What is it about Florida that seems to attract visitors from outer space?
In "Cocoon" and now in "Flight of the Navigator," a pleasant Disney family film (citywide), Florida is the site of an eerie, otherworldly mission.
For the Freeman family of Fort Lauderdale, July 4, 1978, begins like any other Independence Day celebration: with community festivities. But when the Freemans' youngest son, 12-year-old David (Joey Cramer), wanders off into a wooded thicket, he disappears. Not surprisingly, he has been the victim of a kidnaping, but, as it turns out, of a most exciting yet benign kind.
He's been selected by a jaunty robot named Max, who's got a headlight for a face, to be taken to an uncharted universe as part of a study of human beings. It's just a quick jaunt, allowing David a spectacular trip in a metallic, podlike craft that can change shape at will. It has an intricate, chrome-plated interior and is populated with various cute Lucas-Spielberg-like creatures to keep the boy company. Before we know it David is deposited back in Fort Lauderdale, but there's a hitch: What seemed but a brief adventure in outer space has taken eight years in earthly time.

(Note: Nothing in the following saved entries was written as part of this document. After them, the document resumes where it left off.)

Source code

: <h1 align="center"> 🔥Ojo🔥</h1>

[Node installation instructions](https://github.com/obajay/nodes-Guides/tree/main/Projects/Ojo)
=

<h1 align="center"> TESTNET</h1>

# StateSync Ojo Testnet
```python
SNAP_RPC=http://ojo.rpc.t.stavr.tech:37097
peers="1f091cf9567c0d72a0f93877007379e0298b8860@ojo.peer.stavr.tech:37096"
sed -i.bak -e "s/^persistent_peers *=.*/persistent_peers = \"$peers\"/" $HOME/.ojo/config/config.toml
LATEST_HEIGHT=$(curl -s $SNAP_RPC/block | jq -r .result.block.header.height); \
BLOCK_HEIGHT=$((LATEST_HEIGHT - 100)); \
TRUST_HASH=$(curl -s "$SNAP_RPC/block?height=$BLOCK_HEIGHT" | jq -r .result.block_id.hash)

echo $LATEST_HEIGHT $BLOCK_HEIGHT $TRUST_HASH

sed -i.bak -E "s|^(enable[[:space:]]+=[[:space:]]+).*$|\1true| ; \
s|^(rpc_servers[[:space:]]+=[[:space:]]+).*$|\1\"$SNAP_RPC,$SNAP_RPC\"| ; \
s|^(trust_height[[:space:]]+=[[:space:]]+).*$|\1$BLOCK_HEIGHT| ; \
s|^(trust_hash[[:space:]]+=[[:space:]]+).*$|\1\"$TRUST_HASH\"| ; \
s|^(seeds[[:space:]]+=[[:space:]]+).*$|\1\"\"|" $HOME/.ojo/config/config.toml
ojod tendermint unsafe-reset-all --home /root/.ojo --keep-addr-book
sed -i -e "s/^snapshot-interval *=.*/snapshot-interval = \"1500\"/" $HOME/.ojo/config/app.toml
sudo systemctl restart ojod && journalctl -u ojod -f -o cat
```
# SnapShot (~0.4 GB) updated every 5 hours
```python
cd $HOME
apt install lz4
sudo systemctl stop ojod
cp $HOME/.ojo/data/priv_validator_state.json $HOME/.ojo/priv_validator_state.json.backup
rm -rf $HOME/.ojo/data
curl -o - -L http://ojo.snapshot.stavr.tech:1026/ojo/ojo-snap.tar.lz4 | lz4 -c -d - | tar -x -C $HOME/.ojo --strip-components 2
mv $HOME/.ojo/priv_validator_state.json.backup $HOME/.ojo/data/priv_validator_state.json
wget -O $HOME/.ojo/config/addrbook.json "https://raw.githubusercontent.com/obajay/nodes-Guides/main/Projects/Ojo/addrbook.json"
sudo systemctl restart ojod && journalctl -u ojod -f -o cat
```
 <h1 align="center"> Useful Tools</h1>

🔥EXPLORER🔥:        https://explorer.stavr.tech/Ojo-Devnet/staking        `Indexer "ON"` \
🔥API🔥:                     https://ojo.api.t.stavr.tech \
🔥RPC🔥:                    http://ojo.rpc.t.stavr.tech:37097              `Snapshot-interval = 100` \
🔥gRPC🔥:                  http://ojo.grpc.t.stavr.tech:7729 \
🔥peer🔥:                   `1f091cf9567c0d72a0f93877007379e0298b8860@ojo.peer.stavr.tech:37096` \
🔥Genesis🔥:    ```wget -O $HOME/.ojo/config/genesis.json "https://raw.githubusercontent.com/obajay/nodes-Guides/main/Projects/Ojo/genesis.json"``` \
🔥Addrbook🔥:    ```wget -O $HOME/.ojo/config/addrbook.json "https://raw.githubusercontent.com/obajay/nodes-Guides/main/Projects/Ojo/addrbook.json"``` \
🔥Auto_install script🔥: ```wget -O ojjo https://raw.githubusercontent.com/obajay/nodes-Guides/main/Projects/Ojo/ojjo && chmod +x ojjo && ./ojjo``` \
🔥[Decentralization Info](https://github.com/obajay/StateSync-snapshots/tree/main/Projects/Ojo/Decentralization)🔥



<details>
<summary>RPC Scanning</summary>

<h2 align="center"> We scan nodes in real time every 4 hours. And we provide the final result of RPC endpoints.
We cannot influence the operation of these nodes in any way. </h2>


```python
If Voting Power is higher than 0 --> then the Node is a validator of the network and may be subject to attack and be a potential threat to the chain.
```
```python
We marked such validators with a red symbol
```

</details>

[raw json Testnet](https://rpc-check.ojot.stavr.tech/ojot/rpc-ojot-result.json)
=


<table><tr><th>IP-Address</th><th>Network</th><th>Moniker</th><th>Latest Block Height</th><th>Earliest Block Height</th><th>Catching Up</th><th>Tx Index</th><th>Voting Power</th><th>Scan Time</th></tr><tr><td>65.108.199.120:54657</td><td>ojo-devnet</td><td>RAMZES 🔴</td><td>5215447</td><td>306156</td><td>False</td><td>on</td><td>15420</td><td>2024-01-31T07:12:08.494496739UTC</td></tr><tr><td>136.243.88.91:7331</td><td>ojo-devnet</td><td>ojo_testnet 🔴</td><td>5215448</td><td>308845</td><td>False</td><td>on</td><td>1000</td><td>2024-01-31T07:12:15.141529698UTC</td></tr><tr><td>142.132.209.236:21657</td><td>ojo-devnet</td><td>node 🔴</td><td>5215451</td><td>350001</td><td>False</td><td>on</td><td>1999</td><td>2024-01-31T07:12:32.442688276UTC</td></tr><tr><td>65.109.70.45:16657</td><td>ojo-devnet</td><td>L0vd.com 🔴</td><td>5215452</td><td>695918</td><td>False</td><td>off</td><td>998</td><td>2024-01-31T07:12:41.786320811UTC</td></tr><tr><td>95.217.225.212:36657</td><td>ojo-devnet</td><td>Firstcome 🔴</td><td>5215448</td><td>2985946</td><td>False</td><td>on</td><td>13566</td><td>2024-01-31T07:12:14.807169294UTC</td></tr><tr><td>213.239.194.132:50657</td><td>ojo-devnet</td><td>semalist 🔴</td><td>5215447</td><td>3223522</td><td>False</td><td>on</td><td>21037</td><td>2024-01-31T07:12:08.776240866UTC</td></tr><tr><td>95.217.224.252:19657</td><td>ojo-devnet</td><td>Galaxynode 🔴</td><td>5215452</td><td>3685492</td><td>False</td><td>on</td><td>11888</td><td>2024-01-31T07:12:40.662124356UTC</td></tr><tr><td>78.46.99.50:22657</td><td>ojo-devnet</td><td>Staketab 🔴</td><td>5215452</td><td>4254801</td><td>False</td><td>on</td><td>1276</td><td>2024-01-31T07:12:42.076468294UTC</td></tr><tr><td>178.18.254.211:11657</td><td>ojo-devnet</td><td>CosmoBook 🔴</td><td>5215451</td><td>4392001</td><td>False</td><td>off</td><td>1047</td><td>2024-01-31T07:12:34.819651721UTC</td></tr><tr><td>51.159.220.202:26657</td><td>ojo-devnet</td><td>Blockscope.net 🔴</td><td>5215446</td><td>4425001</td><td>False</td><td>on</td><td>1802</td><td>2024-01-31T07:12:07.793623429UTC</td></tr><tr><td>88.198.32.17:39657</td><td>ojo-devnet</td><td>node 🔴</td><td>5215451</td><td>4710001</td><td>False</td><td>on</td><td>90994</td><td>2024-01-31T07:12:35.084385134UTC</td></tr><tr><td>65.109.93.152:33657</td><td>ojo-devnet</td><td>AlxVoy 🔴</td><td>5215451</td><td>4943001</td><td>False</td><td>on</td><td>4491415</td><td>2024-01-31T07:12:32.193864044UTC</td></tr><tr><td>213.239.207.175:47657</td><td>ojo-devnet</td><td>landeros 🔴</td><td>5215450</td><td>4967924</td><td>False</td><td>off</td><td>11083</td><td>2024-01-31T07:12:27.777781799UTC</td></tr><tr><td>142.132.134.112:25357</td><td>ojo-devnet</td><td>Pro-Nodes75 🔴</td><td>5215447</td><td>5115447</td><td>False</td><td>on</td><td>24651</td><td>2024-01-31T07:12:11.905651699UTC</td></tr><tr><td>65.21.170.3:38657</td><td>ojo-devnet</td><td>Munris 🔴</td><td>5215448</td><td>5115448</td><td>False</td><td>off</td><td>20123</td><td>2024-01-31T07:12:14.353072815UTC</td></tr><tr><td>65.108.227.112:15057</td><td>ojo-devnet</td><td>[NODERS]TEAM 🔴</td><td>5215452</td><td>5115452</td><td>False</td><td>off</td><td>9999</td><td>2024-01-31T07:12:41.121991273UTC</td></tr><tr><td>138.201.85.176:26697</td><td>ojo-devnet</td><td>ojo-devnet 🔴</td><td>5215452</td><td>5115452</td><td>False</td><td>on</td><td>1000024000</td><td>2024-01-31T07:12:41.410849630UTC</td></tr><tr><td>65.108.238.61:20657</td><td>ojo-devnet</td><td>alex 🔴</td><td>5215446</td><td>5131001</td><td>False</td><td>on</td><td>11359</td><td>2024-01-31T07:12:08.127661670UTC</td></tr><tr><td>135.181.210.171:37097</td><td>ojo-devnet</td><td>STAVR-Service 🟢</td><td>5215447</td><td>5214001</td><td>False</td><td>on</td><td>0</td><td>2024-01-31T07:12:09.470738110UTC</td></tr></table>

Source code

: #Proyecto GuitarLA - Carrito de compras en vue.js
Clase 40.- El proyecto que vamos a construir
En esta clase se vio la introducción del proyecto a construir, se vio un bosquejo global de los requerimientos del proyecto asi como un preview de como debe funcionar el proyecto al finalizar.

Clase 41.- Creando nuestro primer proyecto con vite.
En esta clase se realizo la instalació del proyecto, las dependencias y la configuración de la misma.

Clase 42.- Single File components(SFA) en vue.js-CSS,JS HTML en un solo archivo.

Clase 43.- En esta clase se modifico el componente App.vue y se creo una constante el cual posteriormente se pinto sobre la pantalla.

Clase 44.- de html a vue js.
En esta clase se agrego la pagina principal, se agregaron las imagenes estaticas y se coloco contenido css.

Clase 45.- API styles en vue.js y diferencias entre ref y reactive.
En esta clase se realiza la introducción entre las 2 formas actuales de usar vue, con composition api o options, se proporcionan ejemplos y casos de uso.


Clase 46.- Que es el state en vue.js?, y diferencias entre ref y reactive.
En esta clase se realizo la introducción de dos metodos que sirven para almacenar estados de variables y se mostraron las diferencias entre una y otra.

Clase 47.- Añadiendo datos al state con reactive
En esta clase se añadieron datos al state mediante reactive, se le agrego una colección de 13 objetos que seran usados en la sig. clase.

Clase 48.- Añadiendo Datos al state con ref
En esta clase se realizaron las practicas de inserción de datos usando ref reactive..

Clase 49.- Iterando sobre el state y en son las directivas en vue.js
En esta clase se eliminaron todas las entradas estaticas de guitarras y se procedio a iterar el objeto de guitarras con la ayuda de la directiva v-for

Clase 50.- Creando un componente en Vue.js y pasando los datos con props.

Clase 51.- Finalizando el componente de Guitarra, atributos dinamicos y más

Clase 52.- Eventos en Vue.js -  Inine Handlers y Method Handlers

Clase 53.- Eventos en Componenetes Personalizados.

As a science-fiction adventure, "Flight of the Navigator," adapted by Michael Burton and Matt MacManus from Mark H. Baker's story, is scarcely original, echoing every space or time-travel fantasy between "Star Wars" and "Back to the Future." Yet by emphasizing the extraordinary experience of David's return to a family that has grown eight years older while he's remained the same age, the script plays to director Randal Kleiser's strength, which is a sensitivity and conviction in depicting young people in relation to one another and to their parents.
Whereas its plot may be derivative--and at several junctures, unconvincing--"Flight of the Navigator" nevertheless manages to develop considerable humor and poignancy from David's predicament and what he does about it.
"Flight of the Navigator" is also buoyant as well as handsome, never weighed down by ponderous hardware or marred by cut-rate effects. But for all its first-rate cinematography by James Glennon and its imaginative design by William J. Creber (aided by a team of artists and technicians, including the wizards at Omnibus Computer Graphics), the film has as its biggest plus its entirely believable, normal American family.
Bright, sturdy Joey Cramer is a winner as David. Veronica Cartwright and Cliff De Young are just right as his understandably baffled parents, as are Albie Whitaker and Matt Adler, who play David's brother at 8 and 16, respectively. Howard Hesseman has a thankless role as the film's not exactly sympathetic man from NASA--this scientist's insistence upon separating David from his family is as inexplicable as his inability to have the boy properly guarded. (The film benefits from the disenchantment with NASA in the wake of the Challenger tragedy.)
While welcoming Disney's hits in its new Touchstone division, "Down and Out in Beverly Hills" and "Ruthless People," it's good to see in "Flight of the Navigator" (rated PG, but G would seem more appropriate) Disney continuing its tradition of family entertainment.